→ **DESCRIPTION OF THE TASK**: Copy out the final stretch of the listing: the line that contains "thumb ip: (972, 864)" and all lines after it, exactly as they appear.

→ **RECORD EXTRACTS**:
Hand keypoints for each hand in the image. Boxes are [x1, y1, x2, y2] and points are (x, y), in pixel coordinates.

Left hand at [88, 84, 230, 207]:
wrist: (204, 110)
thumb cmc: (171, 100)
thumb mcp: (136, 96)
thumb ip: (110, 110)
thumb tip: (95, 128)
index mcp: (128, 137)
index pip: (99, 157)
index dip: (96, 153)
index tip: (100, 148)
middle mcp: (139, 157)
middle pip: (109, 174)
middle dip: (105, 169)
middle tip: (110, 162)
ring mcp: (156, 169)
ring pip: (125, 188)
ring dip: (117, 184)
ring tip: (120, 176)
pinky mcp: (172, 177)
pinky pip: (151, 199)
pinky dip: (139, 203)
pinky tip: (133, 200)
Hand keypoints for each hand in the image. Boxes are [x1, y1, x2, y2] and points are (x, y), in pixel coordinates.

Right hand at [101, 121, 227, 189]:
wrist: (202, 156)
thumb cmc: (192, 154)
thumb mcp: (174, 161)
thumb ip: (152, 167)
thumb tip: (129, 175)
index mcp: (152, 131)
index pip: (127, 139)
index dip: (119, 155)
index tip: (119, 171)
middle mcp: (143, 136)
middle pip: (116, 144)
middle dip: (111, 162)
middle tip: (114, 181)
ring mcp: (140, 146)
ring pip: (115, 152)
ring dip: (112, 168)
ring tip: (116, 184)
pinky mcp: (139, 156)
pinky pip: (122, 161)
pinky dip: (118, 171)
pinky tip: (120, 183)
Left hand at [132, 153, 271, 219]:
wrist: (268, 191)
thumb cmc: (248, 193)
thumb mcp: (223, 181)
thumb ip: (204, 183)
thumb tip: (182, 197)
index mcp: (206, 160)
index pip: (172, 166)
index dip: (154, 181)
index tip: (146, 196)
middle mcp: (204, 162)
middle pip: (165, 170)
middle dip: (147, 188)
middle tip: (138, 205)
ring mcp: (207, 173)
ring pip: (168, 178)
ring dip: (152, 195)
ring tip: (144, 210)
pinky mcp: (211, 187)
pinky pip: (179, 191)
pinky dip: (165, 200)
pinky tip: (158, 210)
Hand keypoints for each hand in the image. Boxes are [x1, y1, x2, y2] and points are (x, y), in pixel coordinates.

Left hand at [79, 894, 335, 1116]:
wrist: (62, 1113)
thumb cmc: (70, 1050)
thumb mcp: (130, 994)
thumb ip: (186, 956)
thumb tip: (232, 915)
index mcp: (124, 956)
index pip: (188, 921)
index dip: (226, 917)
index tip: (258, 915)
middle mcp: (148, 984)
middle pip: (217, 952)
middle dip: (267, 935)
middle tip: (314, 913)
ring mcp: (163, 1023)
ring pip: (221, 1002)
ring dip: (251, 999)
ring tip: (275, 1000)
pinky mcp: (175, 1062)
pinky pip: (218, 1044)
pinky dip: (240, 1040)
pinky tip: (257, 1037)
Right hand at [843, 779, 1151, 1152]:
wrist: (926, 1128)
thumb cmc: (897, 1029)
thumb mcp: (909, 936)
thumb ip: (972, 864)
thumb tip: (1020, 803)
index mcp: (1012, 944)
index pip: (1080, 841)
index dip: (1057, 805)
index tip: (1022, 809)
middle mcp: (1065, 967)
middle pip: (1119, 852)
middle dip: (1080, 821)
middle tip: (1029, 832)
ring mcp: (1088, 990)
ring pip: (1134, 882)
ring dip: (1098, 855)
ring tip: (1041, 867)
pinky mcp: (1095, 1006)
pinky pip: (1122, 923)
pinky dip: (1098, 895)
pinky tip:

→ **RESULT FOR THIS TASK**:
thumb ip: (972, 864)
thumb tip: (1020, 803)
index mcp: (1012, 944)
index pip: (1080, 841)
index dip: (1057, 805)
index tip: (1022, 809)
middle mcp: (1065, 967)
middle pip: (1119, 852)
middle dip: (1080, 821)
middle tip: (1029, 832)
ring mcp: (1088, 990)
ring pip: (1134, 882)
ring dip: (1098, 855)
ring tip: (1041, 867)
pinky mcp: (1095, 1006)
pinky pip: (1122, 923)
pinky dip: (1098, 895)
pinky tip:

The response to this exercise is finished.